-- Source excerpt --

# Men's FO



## Amber123 (Jul 25, 2014)

I want to make a generic universal soap for all the men in my family and life and wanted to see what you guys recommend that on average most guys find appealing.  I know they mostly like an Irish Spring kind of scent.


----------



## eucalypta (Jul 25, 2014)

That's difficult! 
I found this recipe for Irish Spring scent on-line:

_10 drops Rosemary essential oil _
_8 drops lemongrass essential oil _
_2 drops of Rose-Geranium essential oil _
_1 - 2 drops of Lavender essential oil._

Favorites of the men I know, include:
- Black café vetivert (Jo Malone Dupe)
- Green Tweed
- Captivate
- Bay Rum and
- Calvin Klein dupe of "Eternity"


----------



## dixiedragon (Jul 25, 2014)

In my experience, the men don't actually seem to enjoy the "manly" scents. I made a "man" soap - a camo soap scented with a fragrace called Sexy Man. The women snapped it up! Vanilla seems to be the main favorite of men, followed by peppermint.


----------



## eucalypta (Jul 25, 2014)

dixiedragon said:


> In my experience, the men don't actually seem to enjoy the "manly" scents. I made a "man" soap - a camo soap scented with a fragrace called Sexy Man. The women snapped it up! Vanilla seems to be the main favorite of men, followed by peppermint.



 So true!
 Men tend to have a "sweet tooth" for soaps as well. 
 My son's friends always snatched the "Rock star" soaps away.
 And most women love the manly scents - which they should, because they're happy when their Beau smells gorgeous.


----------



## seven (Jul 25, 2014)

cool water dupe
aqua di gio dupe
cool citrus basil
tea tree mixed with something else


----------



## kylie_au (Jul 25, 2014)

Of all the mens soaps I made first time around, Bay Rum was a true winner, not just men, women too.
Not BB one, Sweatcakes and Lebermuth versions.


----------



## Amber123 (Jul 25, 2014)

I'm reading lots of good things about bay rum...my guy crowds are outdoorsy blue collar type guys and I think this could appeal to them.

Thanks everyone!


----------



## Aline (Jul 25, 2014)

Vanilla? That's interesting!


----------



## cmzaha (Jul 25, 2014)

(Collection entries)
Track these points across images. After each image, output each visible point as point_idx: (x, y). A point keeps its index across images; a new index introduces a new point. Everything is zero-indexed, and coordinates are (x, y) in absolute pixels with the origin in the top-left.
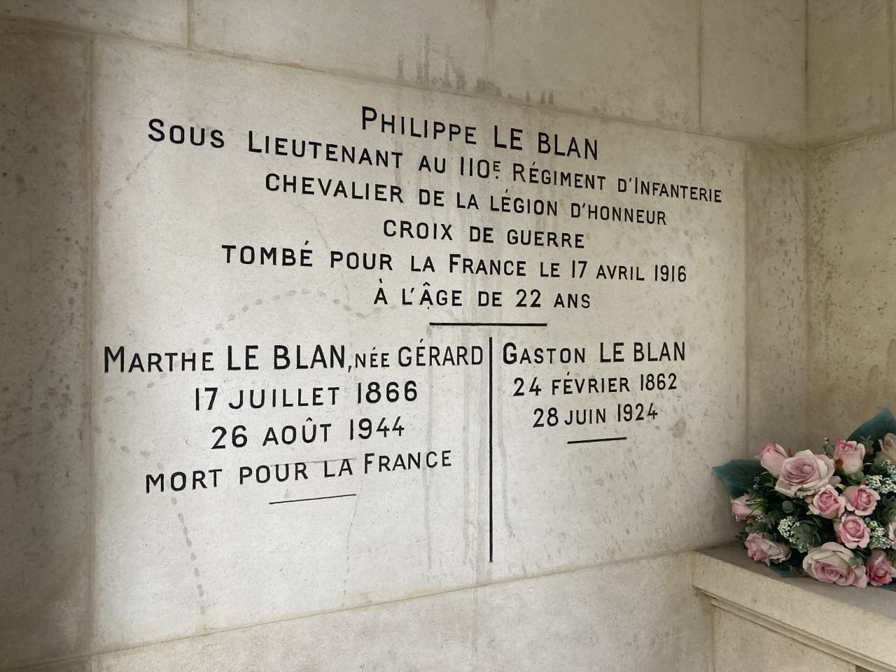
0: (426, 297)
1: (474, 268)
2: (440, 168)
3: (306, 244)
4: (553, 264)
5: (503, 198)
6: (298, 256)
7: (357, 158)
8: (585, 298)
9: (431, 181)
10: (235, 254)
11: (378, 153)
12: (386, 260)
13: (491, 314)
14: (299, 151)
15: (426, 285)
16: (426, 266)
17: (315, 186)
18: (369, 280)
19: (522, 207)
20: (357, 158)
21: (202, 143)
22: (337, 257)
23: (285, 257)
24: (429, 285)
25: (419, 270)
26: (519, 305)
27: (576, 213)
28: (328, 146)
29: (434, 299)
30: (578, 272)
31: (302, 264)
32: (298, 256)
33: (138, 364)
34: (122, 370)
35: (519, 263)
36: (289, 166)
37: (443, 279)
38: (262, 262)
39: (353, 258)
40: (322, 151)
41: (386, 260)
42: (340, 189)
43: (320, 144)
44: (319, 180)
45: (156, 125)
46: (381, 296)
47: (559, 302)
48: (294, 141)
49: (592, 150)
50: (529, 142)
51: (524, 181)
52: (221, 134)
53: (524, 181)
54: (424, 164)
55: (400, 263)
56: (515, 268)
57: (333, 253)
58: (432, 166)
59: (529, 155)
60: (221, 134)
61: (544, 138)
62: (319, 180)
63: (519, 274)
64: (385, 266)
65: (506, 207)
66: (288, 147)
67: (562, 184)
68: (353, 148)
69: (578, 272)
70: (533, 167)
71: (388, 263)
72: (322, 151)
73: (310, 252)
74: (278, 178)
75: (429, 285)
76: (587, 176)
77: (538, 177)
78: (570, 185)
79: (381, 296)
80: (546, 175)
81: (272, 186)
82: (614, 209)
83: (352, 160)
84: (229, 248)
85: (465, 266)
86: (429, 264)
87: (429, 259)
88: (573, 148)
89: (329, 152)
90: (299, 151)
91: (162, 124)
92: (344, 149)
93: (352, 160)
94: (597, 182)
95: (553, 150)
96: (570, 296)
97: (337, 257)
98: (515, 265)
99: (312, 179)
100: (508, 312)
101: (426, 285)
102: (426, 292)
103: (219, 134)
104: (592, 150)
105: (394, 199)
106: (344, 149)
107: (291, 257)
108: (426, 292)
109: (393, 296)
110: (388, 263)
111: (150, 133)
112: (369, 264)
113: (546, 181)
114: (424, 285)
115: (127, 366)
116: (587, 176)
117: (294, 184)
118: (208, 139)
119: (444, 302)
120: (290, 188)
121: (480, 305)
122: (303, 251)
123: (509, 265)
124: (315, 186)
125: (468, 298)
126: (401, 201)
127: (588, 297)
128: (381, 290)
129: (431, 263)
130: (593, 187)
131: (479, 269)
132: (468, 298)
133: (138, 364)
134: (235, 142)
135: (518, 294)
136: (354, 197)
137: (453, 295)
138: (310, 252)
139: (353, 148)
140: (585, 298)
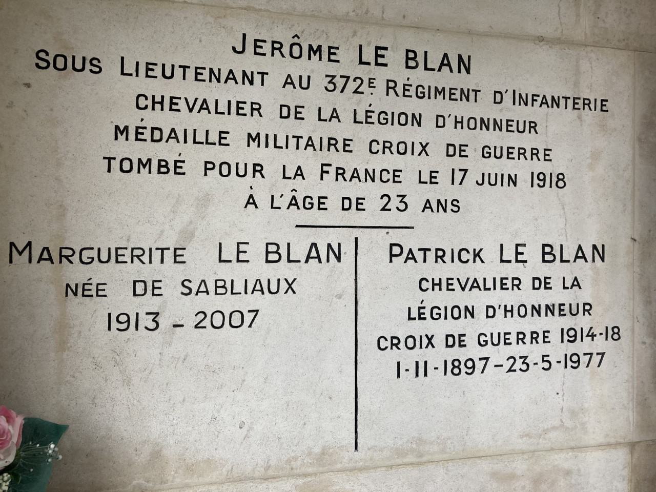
0: (293, 202)
1: (348, 175)
2: (305, 85)
3: (179, 155)
4: (431, 172)
5: (367, 112)
6: (171, 166)
7: (223, 79)
8: (455, 203)
9: (293, 97)
10: (115, 165)
11: (244, 73)
12: (258, 169)
13: (354, 217)
14: (168, 74)
15: (294, 191)
16: (296, 174)
17: (182, 105)
18: (240, 187)
19: (387, 119)
20: (223, 79)
21: (83, 69)
22: (210, 166)
23: (160, 166)
24: (296, 191)
25: (290, 178)
26: (383, 209)
27: (441, 124)
28: (196, 68)
29: (301, 204)
30: (457, 181)
31: (176, 173)
32: (171, 166)
33: (47, 257)
34: (30, 261)
35: (395, 171)
36: (158, 88)
37: (311, 186)
38: (139, 172)
39: (225, 167)
40: (190, 73)
41: (258, 169)
42: (204, 106)
43: (189, 67)
44: (186, 99)
45: (42, 55)
46: (251, 201)
47: (427, 206)
48: (164, 65)
49: (465, 65)
50: (394, 58)
51: (397, 95)
52: (99, 62)
53: (397, 95)
54: (289, 81)
55: (272, 170)
56: (391, 176)
57: (206, 163)
58: (297, 84)
59: (396, 69)
60: (99, 62)
61: (411, 55)
62: (186, 99)
63: (394, 181)
64: (258, 174)
65: (369, 120)
66: (158, 71)
67: (436, 98)
68: (219, 70)
69: (457, 181)
70: (407, 83)
71: (260, 171)
72: (190, 73)
73: (183, 162)
74: (146, 98)
75: (296, 191)
76: (462, 90)
77: (412, 92)
78: (444, 98)
79: (251, 201)
80: (420, 89)
81: (142, 105)
82: (482, 120)
83: (218, 80)
84: (110, 159)
85: (337, 174)
86: (299, 172)
87: (299, 168)
88: (445, 62)
89: (197, 74)
90: (168, 74)
91: (47, 54)
92: (211, 70)
93: (218, 80)
94: (472, 94)
95: (421, 65)
96: (439, 201)
97: (210, 166)
98: (391, 173)
99: (180, 98)
100: (333, 214)
101: (294, 191)
102: (294, 198)
103: (97, 61)
104: (465, 65)
105: (254, 114)
106: (211, 70)
107: (166, 166)
108: (294, 198)
109: (263, 200)
110: (260, 171)
111: (36, 62)
112: (242, 172)
113: (420, 95)
114: (292, 191)
115: (35, 257)
116: (462, 90)
117: (162, 103)
118: (88, 66)
119: (310, 206)
120: (158, 106)
121: (343, 209)
122: (176, 162)
123: (385, 173)
124: (182, 105)
125: (334, 203)
126: (261, 116)
127: (458, 202)
128: (251, 196)
129: (301, 171)
130: (468, 100)
131: (353, 177)
132: (334, 203)
133: (47, 257)
134: (111, 68)
135: (382, 198)
136: (217, 113)
137: (319, 200)
138: (183, 162)
139: (219, 70)
140: (455, 203)
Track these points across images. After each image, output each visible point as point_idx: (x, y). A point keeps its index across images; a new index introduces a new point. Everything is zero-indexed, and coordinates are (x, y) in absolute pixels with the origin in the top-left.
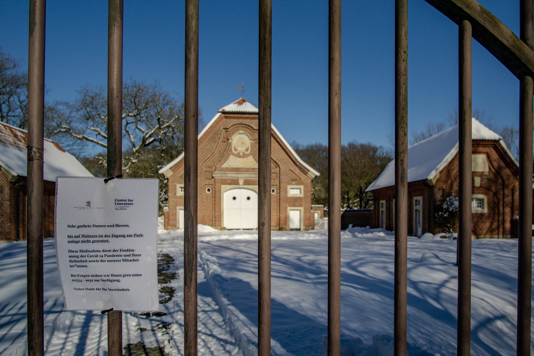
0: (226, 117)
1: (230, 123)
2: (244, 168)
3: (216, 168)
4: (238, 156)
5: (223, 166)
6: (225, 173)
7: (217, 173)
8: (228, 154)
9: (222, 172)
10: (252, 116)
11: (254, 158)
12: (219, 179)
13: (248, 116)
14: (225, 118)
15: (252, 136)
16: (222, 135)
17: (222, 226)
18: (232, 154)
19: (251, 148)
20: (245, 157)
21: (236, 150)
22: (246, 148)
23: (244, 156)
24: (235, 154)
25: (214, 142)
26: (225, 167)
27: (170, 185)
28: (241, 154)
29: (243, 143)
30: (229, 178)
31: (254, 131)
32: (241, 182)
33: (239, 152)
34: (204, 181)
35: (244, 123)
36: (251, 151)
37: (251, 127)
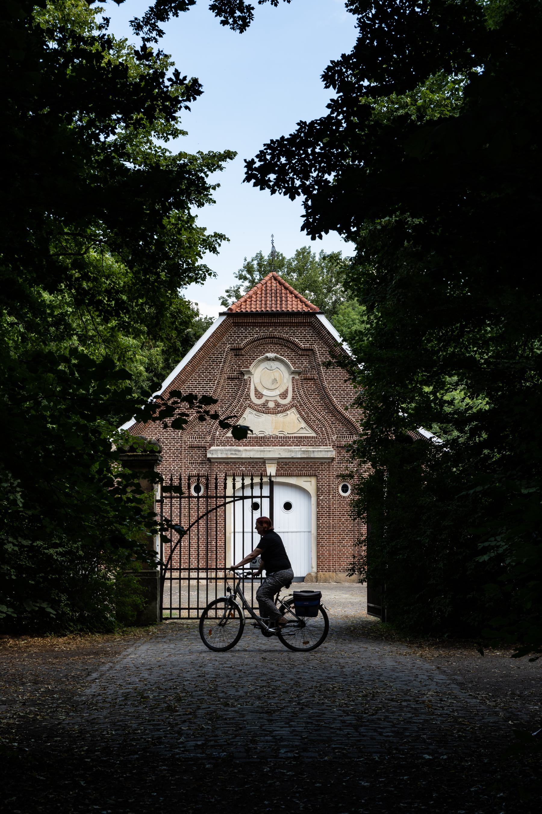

-- Stated goal 1 --
Answer these questions about the men's soap scent thread:
(a) How many drops of rosemary essential oil does the Irish Spring scent recipe call for?
(b) Which scent does dixiedragon name as the main favorite of men?
(c) Which two makers' versions of Bay Rum did kylie_au use?
-- Stated goal 2 --
In the men's soap scent thread, explain why Amber123 thinks bay rum could suit the men she is making soap for.
-- Stated goal 3 --
Proceed with the men's soap scent forum thread from its last line.
The records are separate material and are not part of the forum thread.

-- Written reply 1 --
(a) 10 drops.
(b) Vanilla.
(c) Sweatcakes and Lebermuth.

-- Written reply 2 --
She has read many good things about bay rum. The men in her life are outdoorsy, blue-collar types, and she thinks the scent could appeal to them.

-- Written reply 3 --
My best selling man's are Dragon's blood, Cool Water, Hardwood Plumeria (a mix I make)  Woodsy and Earthy fragrances. DB is the leader


----------



## Relle (Jul 25, 2014)

Oakmoss and Amber


----------



## Jeanea (Jul 25, 2014)

Black dupe and aqua di gio are my husband favs


----------



## Amber123 (Jul 29, 2014)

I'm really excited I'm going to a soap supply store as part of my vacation this weekend!  I hope I bring enough money to buy all the scents!


----------



## shunt2011 (Jul 29, 2014)

My top selling mens fragrances are Perfect Man & Teakwood & Cardamom (NG) and Bay Rum (WSP) hands down.   However my dragon's blood sells to more women then men.


----------



## Obsidian (Jul 29, 2014)

The men I have testing for me prefer something with spice or orange but the few times I've sold, the guys seemed to like OMH the best.


----------



## jules92207 (Jul 29, 2014)

My hubby's fav is a blend I did with tobacco bay leaf from bb, sandalwood vanilla from wsp, and dark patchouli from nda. I named it Jack Bauer after the tv show 24 - a manly man. Lol!


----------



## fuzz-juzz (Jul 29, 2014)

My husband likes American cream (Lu$h dupe). He won't have anything else.  When I ran out or new bars still cure he might have vanilla, pine, spices FO.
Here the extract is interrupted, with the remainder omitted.